> My business is such that external events cause immediate spikes. My traffi...

saurik · on June 3, 2012

Here is a graph I generated a few weeks ago: we've since had yet another major traffic spike due to the release of Absinthe 2.0 with Rocky Racoon (an untethered jailbreak for iOS 5.1.1) that is actually one of the most intense spikes yet (but am on my iPhone and can't make new graphs).

http://test.saurik.com/hackernews/absinthe.png

I over-allocate the database server for Cydia, but spawn up new web servers on demand. I keep as much of the CPU-intensive work then off the database, store as many static assets as I can on services such as S3, and use distributed queued logging (RELP).

For JailbreakQA's database (where downtime isn't that important) I do an instance stop, change the type of computer it is running on (such as from m1.large to c1.xlarge), start it again, and have a drastically different machine with only a minute of downtime. EC2 is a godsend (for me).

count · on June 3, 2012

It's significantly more difficult to scale a traditional relational database (although not impossible!), than to scale the web/app layer that sits in front of it. Snapshot + clone + some kind of sync middleware (like pgpool for postgres) can probably get you 80-90% of the way there. Rearchitecting so that your db server is not the bottleneck should help there as well.

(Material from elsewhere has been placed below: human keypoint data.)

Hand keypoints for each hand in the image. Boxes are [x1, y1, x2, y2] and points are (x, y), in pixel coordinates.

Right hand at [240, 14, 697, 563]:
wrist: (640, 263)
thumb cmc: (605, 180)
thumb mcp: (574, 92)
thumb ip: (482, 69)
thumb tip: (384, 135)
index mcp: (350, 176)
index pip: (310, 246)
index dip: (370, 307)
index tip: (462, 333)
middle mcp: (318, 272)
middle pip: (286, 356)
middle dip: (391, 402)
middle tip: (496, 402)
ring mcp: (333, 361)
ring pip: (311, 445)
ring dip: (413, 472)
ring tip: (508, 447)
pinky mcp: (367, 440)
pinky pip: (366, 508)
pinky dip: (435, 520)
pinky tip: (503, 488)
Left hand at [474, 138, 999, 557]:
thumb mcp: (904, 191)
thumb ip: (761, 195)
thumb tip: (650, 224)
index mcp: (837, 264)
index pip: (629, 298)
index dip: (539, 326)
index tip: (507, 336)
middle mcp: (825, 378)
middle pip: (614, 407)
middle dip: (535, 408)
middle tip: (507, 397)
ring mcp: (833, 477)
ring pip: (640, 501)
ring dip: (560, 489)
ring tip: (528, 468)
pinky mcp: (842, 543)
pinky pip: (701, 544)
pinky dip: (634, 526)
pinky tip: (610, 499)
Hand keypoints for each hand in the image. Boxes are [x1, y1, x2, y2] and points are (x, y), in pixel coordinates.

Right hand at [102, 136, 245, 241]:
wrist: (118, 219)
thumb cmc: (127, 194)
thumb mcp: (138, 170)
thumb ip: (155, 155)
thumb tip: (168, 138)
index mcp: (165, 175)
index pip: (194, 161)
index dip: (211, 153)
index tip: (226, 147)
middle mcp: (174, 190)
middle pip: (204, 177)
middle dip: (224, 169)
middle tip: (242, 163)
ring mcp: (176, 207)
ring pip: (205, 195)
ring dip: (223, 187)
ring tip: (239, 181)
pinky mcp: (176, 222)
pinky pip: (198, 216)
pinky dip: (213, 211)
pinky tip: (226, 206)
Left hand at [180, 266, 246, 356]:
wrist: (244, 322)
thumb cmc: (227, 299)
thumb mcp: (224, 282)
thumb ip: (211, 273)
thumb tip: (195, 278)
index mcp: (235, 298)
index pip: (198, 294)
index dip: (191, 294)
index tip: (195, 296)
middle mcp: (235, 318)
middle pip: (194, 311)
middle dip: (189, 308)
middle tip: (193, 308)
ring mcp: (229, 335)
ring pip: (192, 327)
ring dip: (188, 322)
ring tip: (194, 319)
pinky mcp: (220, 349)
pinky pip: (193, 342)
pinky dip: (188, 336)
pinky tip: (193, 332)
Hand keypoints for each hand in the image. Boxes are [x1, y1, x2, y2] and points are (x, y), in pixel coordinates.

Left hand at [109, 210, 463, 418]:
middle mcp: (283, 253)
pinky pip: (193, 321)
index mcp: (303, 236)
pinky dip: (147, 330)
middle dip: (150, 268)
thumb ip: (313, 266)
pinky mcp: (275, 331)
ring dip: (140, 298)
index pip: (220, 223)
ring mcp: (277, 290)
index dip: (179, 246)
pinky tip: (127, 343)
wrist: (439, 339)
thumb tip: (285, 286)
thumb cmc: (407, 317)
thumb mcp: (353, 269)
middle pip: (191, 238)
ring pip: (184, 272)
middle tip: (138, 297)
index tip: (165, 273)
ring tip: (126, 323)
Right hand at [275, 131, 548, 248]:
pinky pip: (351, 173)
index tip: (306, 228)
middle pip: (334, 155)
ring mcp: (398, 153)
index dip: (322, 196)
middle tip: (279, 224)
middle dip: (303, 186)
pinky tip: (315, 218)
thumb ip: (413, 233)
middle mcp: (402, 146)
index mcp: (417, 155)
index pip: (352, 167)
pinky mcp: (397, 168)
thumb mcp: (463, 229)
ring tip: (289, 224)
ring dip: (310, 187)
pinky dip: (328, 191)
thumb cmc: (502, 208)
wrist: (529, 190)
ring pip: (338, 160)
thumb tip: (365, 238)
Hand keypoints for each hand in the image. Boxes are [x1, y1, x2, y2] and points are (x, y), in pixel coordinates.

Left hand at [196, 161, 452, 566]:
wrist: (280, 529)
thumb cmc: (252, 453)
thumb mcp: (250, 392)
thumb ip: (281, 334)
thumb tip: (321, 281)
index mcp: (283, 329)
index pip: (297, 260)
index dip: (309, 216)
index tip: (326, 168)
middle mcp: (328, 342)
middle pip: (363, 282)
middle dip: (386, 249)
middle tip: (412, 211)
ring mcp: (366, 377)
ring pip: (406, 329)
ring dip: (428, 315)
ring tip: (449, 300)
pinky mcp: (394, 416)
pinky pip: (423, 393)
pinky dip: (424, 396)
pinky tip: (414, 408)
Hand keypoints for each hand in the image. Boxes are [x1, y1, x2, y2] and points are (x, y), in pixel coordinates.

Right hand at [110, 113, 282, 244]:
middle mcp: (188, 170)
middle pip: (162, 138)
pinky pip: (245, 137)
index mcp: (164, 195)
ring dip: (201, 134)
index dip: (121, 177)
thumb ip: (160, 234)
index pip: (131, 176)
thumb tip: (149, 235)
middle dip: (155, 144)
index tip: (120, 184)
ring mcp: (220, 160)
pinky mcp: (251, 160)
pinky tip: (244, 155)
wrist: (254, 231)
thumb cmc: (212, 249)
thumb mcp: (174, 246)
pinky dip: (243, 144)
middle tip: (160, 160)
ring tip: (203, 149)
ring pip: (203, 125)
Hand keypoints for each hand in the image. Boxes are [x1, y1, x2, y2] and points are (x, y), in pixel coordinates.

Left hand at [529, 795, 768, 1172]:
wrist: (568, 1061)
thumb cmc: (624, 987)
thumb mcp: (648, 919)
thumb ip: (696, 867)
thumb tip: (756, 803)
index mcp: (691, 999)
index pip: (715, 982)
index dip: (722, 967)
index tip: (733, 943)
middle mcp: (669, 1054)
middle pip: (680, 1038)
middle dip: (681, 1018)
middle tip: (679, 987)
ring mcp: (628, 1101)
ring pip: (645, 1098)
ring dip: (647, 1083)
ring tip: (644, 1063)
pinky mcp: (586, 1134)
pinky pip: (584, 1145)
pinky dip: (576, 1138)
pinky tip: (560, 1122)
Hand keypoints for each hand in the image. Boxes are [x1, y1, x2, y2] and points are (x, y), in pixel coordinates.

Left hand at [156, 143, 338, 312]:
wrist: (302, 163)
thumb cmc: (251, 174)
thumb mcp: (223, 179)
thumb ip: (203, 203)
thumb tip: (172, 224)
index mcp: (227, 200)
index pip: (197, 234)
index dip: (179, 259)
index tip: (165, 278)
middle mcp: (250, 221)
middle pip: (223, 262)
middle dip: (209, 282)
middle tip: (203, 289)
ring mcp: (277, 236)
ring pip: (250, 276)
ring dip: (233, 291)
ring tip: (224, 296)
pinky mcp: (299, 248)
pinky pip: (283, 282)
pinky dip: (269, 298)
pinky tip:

Maybe you need to have a master/slave setup, and on huge load, flip the slave instance over to be a instance type with quadruple the RAM and CPUs for a few hours, then back to a single-core, low-memory instance to keep the data-sycn flowing. There's a million ways to skin this cat.

If your database itself is the bottleneck, then, yeah, on the fly flexibility might be difficult to achieve.

In his case, a relational database probably isn't the bottleneck at all, and scaling out caches, web front ends, etc. is all fairly straight forward. There are huge numbers of folks taking advantage of this kind of flexibility.

Hell, Amazon has a whole API you can integrate with that handles it for you (even has $ references, so you don't accidentally spend yourself bankrupt because of a TC story).

mnutt · on June 3, 2012

My company provides dynamic content in emails, and as such gets large traffic spikes when 10 million emails get sent at once and everyone begins opening them. The content's configuration (in postgres) is trivially cacheable, but our app servers render different content based on the user's context.

So we have a bunch of shared-nothing app servers that we can spin up and down based on the emails we know are going out. Automatically detecting spikes and spinning up new instances between the send and the peak is much harder, though.

dpritchett · on June 3, 2012

Sounds fascinating! Do you use centralized logging? If so how do you manage that?

mnutt · on June 4, 2012

Yeah, we're using Cassandra for logging. Not quite as simple to scale up, but it's write-only in the request cycle and hasn't been anywhere near a bottleneck yet.